Qui ne connaît pas Arsène Lupin, le gentleman-cambrioleur ? Celui-ci est célèbre, depuis plus d’un siècle, pour ses aventures échevelées, pour son audace alliée à une attitude facétieuse, pour son solide sens de l’humour et de la mise en scène. Ce personnage est apparu, pour la première fois, dans le numéro 6 du magazine Je sais tout de juillet 1905. Mais qu’est-ce qui a présidé à l’émergence de ce héros ? Pourquoi et comment a-t-il été créé ?
Il faut revenir en novembre 1887 quand, sous la plume de Conan Doyle, un médecin écossais, apparaît Sherlock Holmes dans Une étude en rouge. Cependant, malgré l’incontestable succès, l’auteur après deux romans et vingt-quatre nouvelles en a assez de cet encombrant héros qui l’empêche d’écrire son œuvre. Alors, en décembre 1893, il le précipite dans les chutes du Reichenbach. La mort du détective provoque une vive réaction et, sous la pression des lecteurs, de l’éditeur, il est amené à le faire revivre, un retour réussi en août 1901 dans Le Chien des Baskerville. Le succès est fulgurant.
Aussi, quand le jeune éditeur Pierre Lafitte crée Je sais tout, un nouveau mensuel, il voudrait bien avoir les aventures d’un héros de cette trempe dans ses pages, une telle locomotive pour propulser ses ventes. Il demande à Maurice Leblanc, un écrivain normand auteur de quelques romans restés confidentiels, de nombreuses nouvelles, de chroniques sur le vélo et l’automobile, d’imaginer un personnage capable d’enflammer l’intérêt des lecteurs, comme le fait Sherlock Holmes.
En opposition à un détective, Maurice Leblanc pense à un voleur génial, sorte de Robin des bois, capable de toutes les ruses et de tous les exploits. Cependant, il lui fait commencer sa carrière en le faisant arrêter, puis emprisonner avant, bien sûr, de le faire évader de façon spectaculaire, car ce héros aime le panache.
Après sept aventures, toutes plus passionnantes les unes que les autres, le romancier confronte son héros, en juin 1906, à son concurrent de papier, dans Sherlock Holmes arrive trop tard.
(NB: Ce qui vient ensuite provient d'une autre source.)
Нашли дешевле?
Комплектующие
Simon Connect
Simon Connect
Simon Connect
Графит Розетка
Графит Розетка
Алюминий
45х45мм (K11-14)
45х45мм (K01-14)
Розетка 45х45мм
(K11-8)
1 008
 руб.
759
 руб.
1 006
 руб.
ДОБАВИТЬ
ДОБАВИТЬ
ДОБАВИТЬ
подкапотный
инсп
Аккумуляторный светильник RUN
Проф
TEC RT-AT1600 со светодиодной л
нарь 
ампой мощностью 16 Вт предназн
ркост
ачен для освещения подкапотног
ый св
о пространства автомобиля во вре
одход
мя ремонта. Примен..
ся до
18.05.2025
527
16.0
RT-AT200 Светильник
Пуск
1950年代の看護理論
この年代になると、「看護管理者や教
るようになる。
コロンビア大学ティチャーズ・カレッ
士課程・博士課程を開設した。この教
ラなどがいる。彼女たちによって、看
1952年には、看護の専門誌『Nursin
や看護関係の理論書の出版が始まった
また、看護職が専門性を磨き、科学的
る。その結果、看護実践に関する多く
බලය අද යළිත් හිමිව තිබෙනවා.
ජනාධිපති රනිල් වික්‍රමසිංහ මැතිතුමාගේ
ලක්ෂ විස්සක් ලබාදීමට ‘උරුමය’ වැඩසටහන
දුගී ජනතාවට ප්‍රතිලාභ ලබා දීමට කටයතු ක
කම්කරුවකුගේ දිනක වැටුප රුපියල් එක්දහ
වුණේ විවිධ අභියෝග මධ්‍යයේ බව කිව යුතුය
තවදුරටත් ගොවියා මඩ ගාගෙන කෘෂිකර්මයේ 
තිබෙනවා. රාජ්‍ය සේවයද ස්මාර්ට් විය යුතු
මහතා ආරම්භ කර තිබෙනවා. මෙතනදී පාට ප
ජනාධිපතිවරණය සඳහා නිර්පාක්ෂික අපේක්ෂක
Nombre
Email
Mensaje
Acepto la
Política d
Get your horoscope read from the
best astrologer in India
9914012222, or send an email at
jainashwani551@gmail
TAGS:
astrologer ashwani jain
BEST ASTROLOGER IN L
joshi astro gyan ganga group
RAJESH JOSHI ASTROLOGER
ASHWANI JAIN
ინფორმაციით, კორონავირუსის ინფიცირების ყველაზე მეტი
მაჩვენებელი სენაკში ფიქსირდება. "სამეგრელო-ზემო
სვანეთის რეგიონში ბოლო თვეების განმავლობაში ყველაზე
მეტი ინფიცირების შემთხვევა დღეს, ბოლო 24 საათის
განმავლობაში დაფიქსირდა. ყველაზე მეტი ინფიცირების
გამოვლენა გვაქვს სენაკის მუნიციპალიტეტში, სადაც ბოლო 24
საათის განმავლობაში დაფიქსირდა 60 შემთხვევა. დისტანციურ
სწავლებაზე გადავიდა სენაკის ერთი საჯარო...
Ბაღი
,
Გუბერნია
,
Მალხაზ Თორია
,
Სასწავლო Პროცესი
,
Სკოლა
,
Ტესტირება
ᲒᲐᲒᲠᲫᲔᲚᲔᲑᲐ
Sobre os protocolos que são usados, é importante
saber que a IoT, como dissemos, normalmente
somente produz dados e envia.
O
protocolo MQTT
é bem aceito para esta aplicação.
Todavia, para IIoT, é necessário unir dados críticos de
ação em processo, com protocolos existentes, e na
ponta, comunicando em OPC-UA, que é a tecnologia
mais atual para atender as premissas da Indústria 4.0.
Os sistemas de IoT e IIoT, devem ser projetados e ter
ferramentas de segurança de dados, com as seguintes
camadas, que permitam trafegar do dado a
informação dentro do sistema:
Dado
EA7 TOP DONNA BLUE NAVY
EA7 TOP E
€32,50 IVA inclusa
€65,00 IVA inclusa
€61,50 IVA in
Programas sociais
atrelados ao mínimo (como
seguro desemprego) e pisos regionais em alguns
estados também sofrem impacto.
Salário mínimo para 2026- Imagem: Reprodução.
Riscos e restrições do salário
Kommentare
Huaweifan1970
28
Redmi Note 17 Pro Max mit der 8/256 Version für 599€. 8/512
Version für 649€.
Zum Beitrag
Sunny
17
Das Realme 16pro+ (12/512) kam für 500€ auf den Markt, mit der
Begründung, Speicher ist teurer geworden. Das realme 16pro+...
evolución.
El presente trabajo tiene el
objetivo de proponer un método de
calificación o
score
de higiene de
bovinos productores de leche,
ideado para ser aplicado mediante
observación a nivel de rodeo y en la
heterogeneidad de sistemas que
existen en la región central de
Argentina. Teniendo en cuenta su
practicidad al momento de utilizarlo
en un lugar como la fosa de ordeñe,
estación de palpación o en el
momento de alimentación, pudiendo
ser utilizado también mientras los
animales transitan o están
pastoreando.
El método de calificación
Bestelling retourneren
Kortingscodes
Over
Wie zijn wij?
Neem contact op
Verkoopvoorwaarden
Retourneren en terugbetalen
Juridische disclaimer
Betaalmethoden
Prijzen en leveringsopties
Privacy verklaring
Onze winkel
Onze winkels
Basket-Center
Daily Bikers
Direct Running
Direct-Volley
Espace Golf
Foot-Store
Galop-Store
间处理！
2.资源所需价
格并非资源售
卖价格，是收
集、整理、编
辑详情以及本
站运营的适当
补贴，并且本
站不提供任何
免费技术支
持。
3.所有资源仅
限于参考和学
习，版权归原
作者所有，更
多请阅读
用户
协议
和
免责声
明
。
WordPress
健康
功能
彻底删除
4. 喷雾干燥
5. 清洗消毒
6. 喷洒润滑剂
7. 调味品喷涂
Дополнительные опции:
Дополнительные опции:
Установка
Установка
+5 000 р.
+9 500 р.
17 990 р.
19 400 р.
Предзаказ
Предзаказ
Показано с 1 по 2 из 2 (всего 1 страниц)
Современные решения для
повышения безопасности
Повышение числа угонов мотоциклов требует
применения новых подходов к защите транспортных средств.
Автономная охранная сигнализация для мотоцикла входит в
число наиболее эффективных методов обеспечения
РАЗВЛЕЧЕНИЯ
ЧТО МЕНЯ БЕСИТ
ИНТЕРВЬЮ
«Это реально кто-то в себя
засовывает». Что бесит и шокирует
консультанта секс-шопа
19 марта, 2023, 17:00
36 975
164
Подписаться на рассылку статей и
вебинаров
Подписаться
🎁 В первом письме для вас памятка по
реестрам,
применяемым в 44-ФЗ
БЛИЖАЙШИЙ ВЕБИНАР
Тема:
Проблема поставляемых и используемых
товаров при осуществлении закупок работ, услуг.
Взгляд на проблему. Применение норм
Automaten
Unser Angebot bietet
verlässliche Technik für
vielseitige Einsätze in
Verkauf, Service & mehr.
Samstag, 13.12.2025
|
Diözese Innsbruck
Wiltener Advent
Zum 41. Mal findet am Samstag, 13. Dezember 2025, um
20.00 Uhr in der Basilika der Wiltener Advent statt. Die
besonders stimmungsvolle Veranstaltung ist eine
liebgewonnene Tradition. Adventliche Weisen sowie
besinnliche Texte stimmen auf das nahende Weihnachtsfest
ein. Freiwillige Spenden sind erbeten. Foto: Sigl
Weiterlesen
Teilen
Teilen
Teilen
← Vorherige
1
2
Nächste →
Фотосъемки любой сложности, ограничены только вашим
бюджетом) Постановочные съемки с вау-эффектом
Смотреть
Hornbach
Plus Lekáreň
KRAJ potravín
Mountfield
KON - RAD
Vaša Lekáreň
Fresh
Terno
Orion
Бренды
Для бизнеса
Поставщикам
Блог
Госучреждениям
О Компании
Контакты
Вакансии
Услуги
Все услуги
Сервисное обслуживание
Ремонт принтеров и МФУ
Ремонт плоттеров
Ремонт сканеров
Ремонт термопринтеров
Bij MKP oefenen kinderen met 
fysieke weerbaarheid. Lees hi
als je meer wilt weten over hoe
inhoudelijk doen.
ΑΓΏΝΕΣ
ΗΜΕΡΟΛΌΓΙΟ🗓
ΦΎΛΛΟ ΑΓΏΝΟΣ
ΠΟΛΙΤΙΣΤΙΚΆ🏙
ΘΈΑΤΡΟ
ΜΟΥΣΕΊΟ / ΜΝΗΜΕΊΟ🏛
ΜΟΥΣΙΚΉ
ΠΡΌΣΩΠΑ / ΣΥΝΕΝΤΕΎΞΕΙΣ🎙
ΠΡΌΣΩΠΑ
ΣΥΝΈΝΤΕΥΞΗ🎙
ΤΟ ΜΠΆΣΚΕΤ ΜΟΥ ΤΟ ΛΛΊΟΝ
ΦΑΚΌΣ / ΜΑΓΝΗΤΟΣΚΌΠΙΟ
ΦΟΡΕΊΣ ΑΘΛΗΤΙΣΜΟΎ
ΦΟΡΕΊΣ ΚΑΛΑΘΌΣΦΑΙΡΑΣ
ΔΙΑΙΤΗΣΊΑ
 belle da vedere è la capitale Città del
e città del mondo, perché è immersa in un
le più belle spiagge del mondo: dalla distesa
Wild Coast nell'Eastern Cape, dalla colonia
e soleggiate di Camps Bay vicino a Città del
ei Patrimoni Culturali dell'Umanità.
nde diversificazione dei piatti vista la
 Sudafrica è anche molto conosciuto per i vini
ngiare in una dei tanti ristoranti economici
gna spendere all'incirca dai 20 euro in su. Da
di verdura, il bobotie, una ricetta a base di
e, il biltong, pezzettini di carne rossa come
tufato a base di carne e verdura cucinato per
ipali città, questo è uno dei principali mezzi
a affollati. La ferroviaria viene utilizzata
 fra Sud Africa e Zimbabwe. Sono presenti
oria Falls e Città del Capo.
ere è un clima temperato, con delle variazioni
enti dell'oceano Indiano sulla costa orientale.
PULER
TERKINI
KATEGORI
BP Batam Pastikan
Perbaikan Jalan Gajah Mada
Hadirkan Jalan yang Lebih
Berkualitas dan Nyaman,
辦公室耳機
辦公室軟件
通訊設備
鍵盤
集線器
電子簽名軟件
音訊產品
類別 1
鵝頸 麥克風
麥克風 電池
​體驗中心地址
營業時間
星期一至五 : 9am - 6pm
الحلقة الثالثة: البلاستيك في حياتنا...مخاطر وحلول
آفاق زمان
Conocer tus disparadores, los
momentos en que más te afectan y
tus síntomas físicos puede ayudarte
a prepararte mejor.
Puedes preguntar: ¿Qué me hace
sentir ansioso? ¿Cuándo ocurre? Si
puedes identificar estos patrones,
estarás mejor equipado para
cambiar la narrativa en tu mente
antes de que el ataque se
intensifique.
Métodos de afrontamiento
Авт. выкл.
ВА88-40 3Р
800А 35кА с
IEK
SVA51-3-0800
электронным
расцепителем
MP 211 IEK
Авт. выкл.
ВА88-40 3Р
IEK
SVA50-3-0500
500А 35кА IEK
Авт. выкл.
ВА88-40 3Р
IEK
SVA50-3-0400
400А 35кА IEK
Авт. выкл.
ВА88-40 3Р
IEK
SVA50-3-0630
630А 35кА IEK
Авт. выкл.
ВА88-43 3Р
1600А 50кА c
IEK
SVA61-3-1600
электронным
Cependant, Conan Doyle réagit et dans l’édition en volumes le détective anglais deviendra Herlock Sholmès, assisté de Wilson et habitant Parker Street 219. Puis, en novembre de la même année, il le remet en scène dans trois novellas qui seront réunies sous le titre Arsène Lupin contre Herlock Sholmès où le gentleman-cambrioleur se joue brillamment du détective.
C’est en novembre 1908 que commence un des livres les plus emblématiques de la saga, une aventure qui préfigure la suite, à savoir L’Aiguille creuse où Lupin, déchiffrant une énigme, va découvrir un des secrets les mieux gardés des rois de France.
Puis le romancier, qui se présente comme le biographe de l’aventurier, celui-ci venant sans s’annoncer lui raconter ses exploits, relate neuf nouvelles histoires qui seront réunies sous le titre Les Confidences d’Arsène Lupin.
Le présent volume compile toutes les aventures du héros écrites et publiées dans Je sais tout, entre juillet 1905 et février 1913 avec, cerise sur le gâteau, toutes les illustrations d’origines dans le format de l’époque. On ne peut que se réjouir de la très belle présentation de l’ouvrage, un livre magnifiquement illustré sous un étui cartonné. Il faut féliciter l’éditeur qui prouve que des imprimeurs français sont capables, pour des coûts très abordables, de faire mieux sans aller chercher des entreprises d’Europe centrale ou de d’Extrême-Orient.
Cet ouvrage fait un magnifique cadeau de Noël pour tous les amateurs de livres d’aventures, des aventures de grande classe avec ce héros dont on ne se lasse pas d’admirer le brio, la faconde, les capacités hors normes. C’est à tout âge que l’on peut découvrir Arsène Lupin et devenir addictif de ses aventures.
serge perraud
Maurice Leblanc, Les Premières Aventures d’Arsène Lupin, Omnibus, septembre 2016, 640 p. au format 20 x 26 cm — 39,00 €.